Long noncoding RNAs in ubiquitination, protein degradation, and human diseases

Abstract

Protein stability and turnover is critical in normal cellular and physiological process and their misregulation may contribute to accumulation of unwanted proteins causing cellular malfunction, neurodegeneration, mitochondrial malfunction, and disrupted metabolism. Signaling mechanism associated with protein degradation is complex and is extensively studied. Many protein and enzyme machineries have been implicated in regulation of protein degradation. Despite these insights, our understanding of protein degradation mechanisms remains limited. Emerging studies suggest that long non-coding RNAs (lncRNAs) play critical roles in various cellular and physiological processes including metabolism, cellular homeostasis, and protein turnover. LncRNAs, being large nucleic acids (>200 nt long) can interact with various proteins and other nucleic acids and modulate protein structure and function leading to regulation of cell signaling processes. LncRNAs are widely distributed across cell types and may exhibit tissue specific expression. They are detected in body fluids including blood and urine.

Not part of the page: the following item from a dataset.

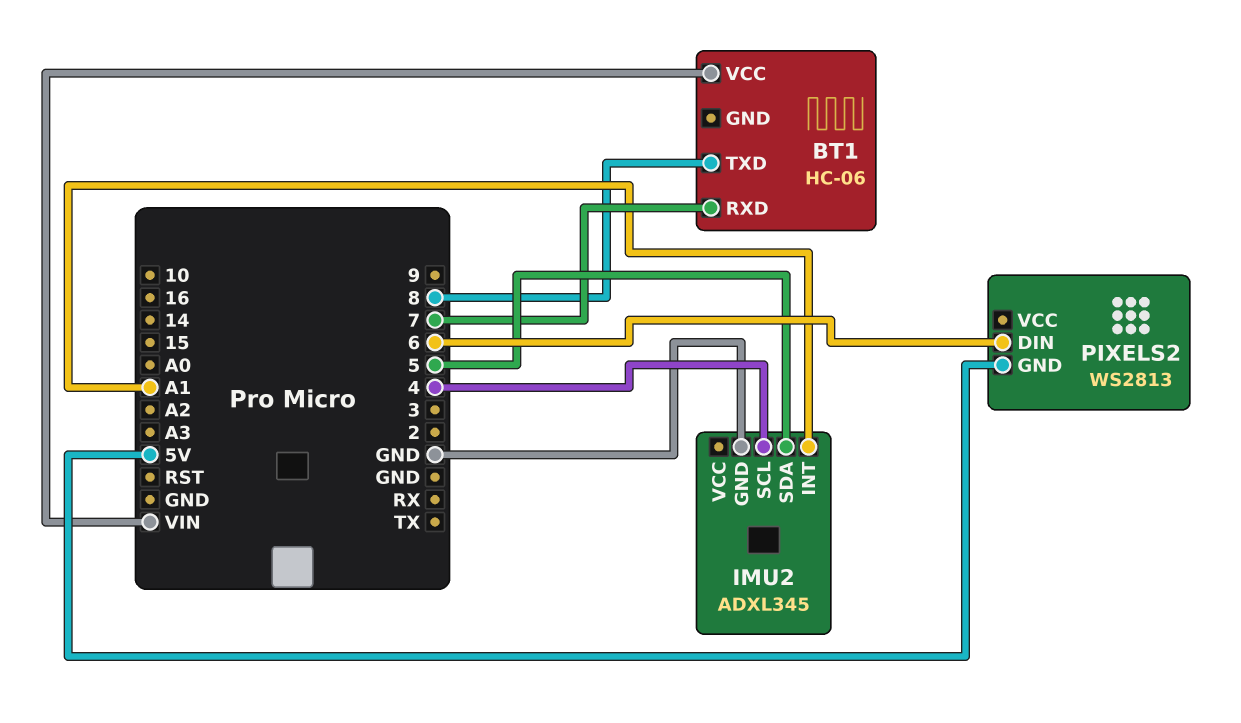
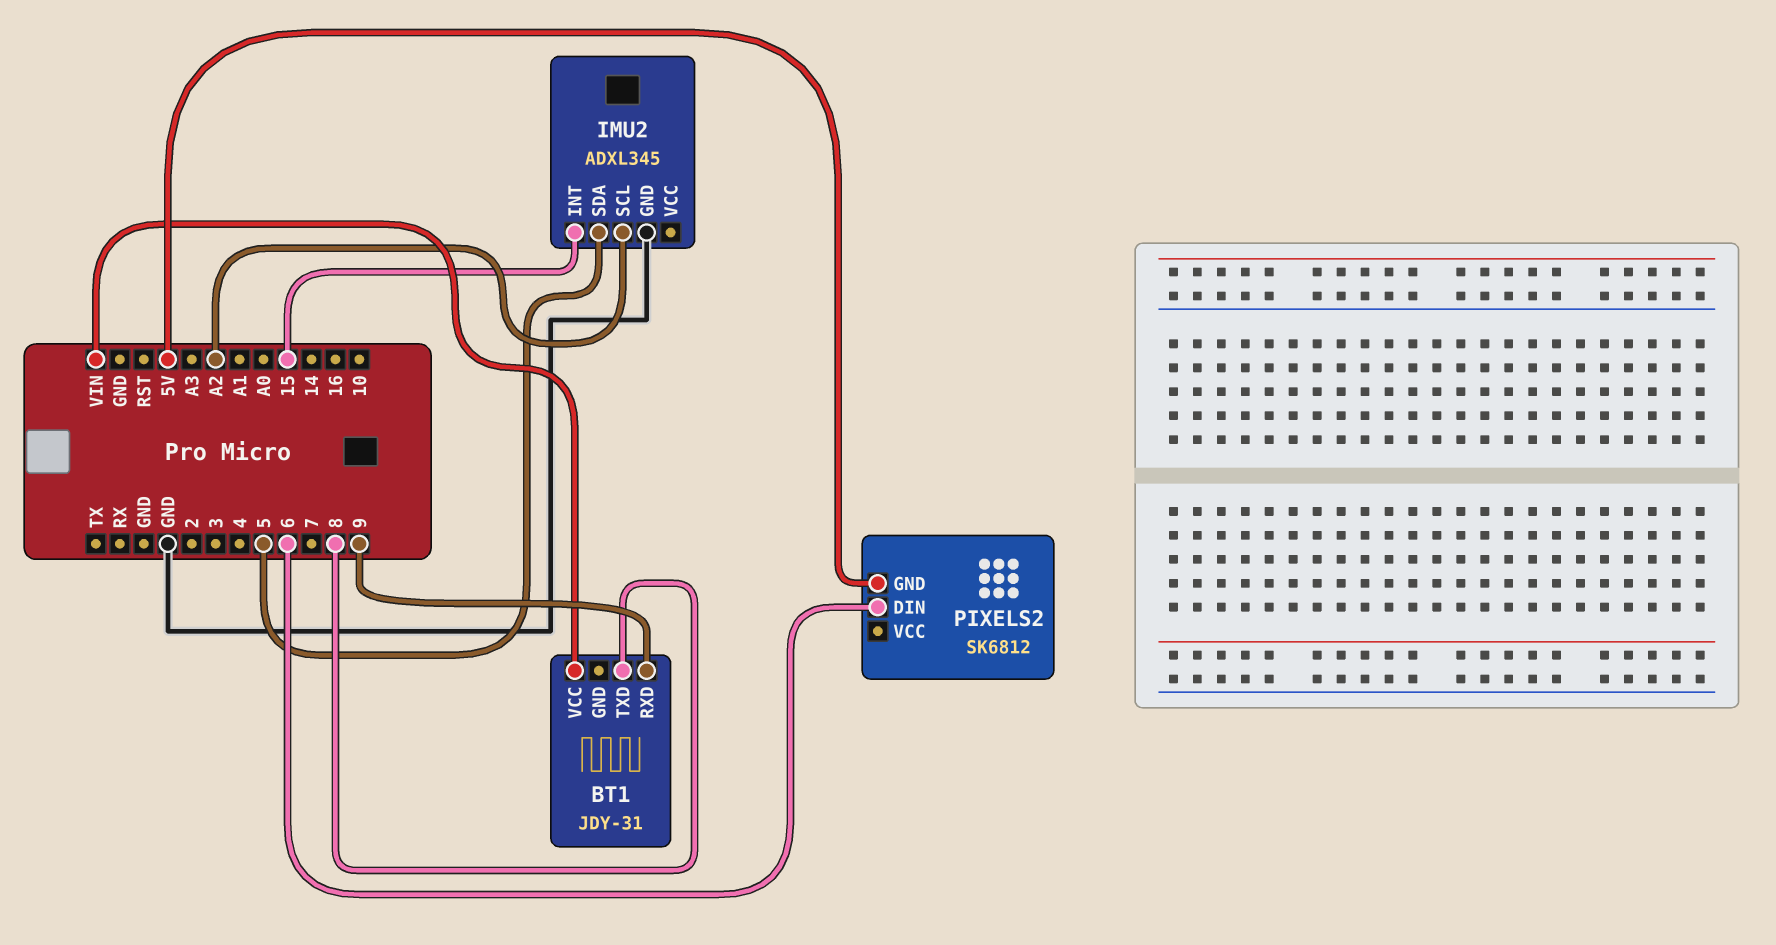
BT1: HC-06 -> JDY-31
BT1 pin RXD: 7 -> 9
IMU2 pin INT: A1 -> 15
IMU2 pin SCL: 4 -> A2
PIXELS2: WS2813 -> SK6812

Their expressions are also altered in various human diseases including cancer, neurological disorders, immune disorder, and others. LncRNAs are being recognized as novel biomarkers and therapeutic targets. This review article focuses on the emerging role of noncoding RNAs (ncRNAs), particularly long noncoding RNAs (lncRNAs), in the regulation of protein polyubiquitination and proteasomal degradation.